> [ACTIVITY]
Output every record word for word, minus the pictures.
*** Opening SUPPLIED MATERIAL ***
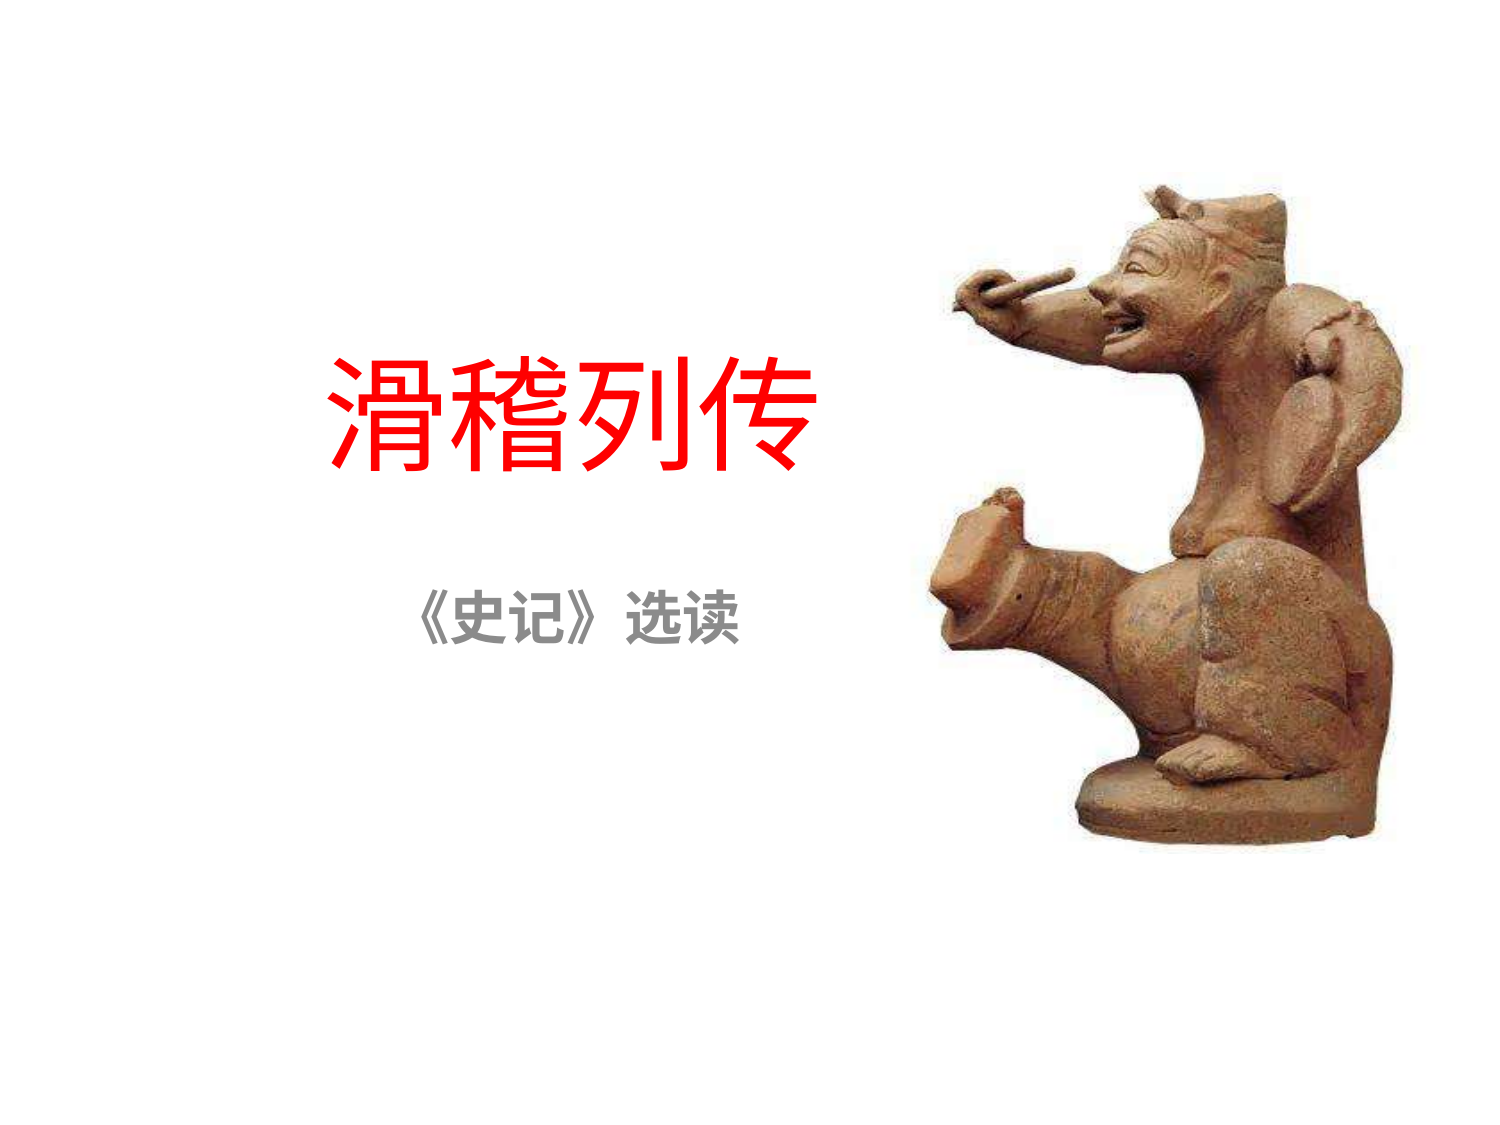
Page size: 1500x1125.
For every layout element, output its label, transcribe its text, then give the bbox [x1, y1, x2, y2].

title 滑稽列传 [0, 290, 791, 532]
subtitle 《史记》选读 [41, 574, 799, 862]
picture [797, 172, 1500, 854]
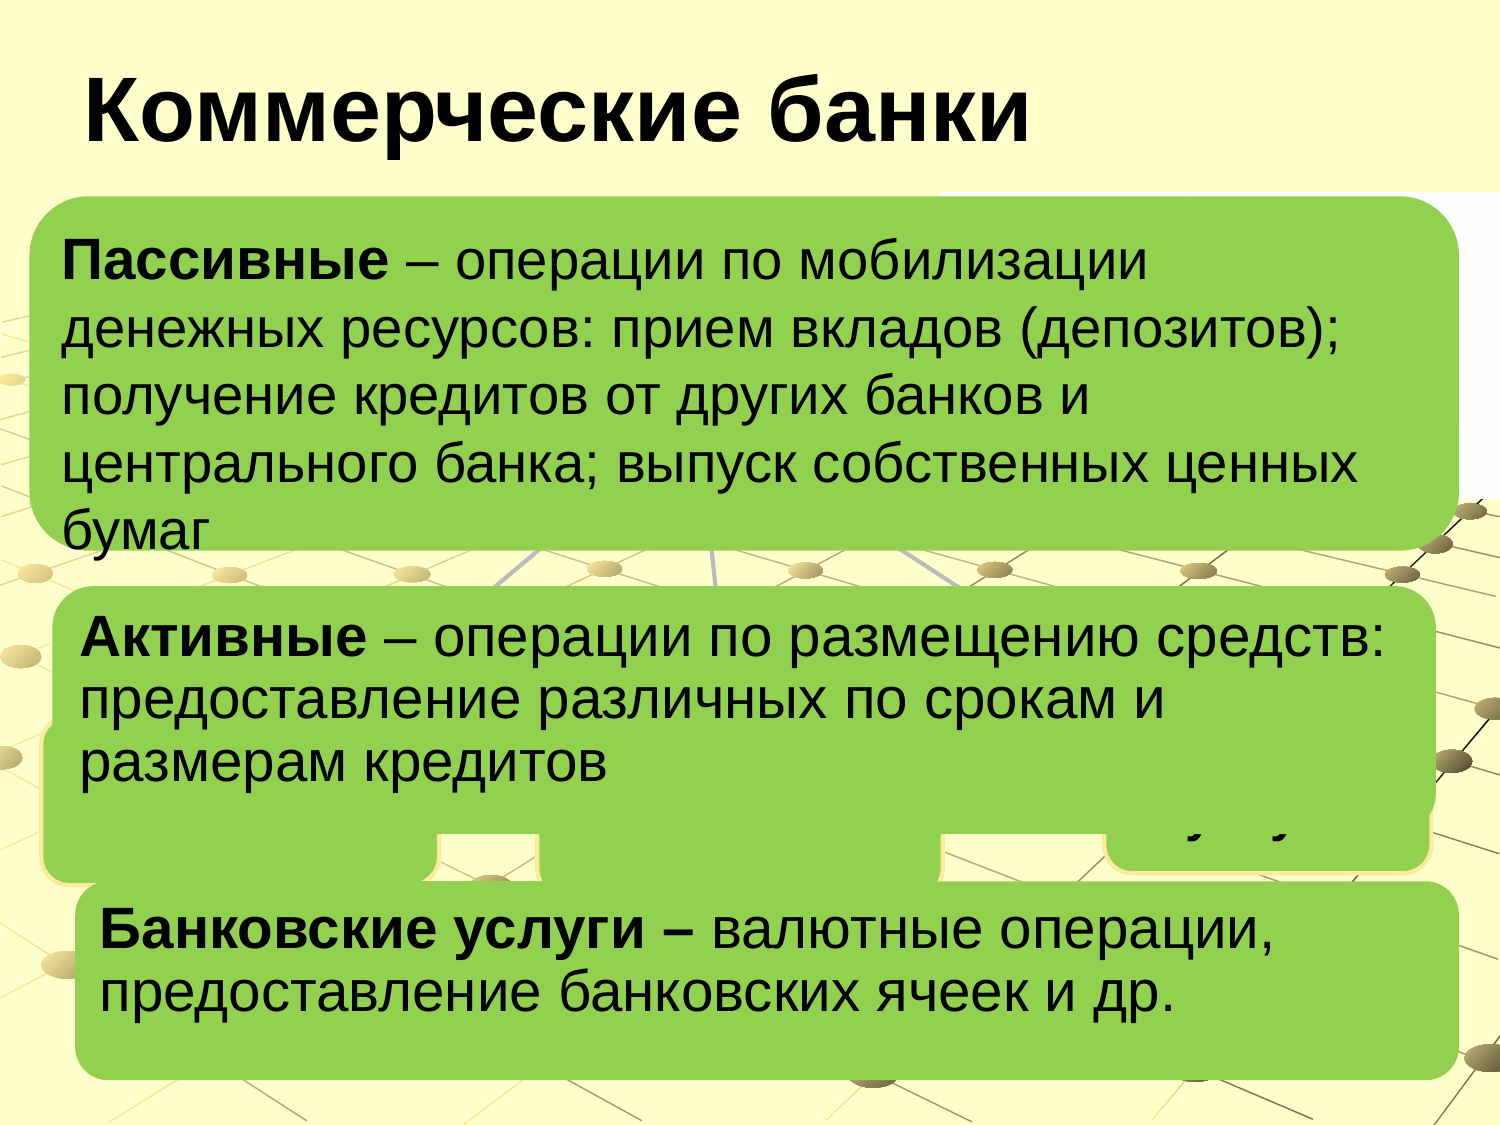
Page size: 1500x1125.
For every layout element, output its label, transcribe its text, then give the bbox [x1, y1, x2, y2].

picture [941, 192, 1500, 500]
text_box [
*** Closing SUPPLIED MATERIAL ***
> [ANSWER AREA]
Page size: 1500x1125.
For every layout element, output its label, transcribe its text, then give the bbox [x1, y1, x2, y2].

title 滑稽列传 [0, 290, 791, 532]
subtitle 《史记》选读 [41, 574, 799, 862]
picture [797, 172, 1500, 854]
Page size: 1500x1125.
For every layout element, output its label, transcribe its text, then give the bbox [x1, y1, x2, y2].

picture [941, 192, 1500, 500]
text_box [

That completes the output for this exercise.